▶ _ABOUT THIS TASK_: The expected output is every line below, reproduced exactly.

▶ _MATERIAL PROVIDED_:
****************

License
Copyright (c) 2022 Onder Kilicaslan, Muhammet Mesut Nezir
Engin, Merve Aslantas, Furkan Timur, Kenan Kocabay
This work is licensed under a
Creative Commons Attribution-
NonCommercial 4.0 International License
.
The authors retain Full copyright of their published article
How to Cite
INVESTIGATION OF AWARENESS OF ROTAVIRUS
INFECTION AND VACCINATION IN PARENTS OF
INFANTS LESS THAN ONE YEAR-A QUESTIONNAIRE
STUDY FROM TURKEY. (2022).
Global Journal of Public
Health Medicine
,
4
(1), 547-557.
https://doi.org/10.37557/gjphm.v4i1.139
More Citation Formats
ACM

****************

▶ _WRITTEN REPLY_:
License
Copyright (c) 2022 Onder Kilicaslan, Muhammet Mesut Nezir
Engin, Merve Aslantas, Furkan Timur, Kenan Kocabay
This work is licensed under a
Creative Commons Attribution-
NonCommercial 4.0 International License
.
The authors retain Full copyright of their published article
How to Cite
INVESTIGATION OF AWARENESS OF ROTAVIRUS
INFECTION AND VACCINATION IN PARENTS OF
INFANTS LESS THAN ONE YEAR-A QUESTIONNAIRE
STUDY FROM TURKEY. (2022).
Global Journal of Public
Health Medicine
,
4
(1), 547-557.
https://doi.org/10.37557/gjphm.v4i1.139
More Citation Formats
ACM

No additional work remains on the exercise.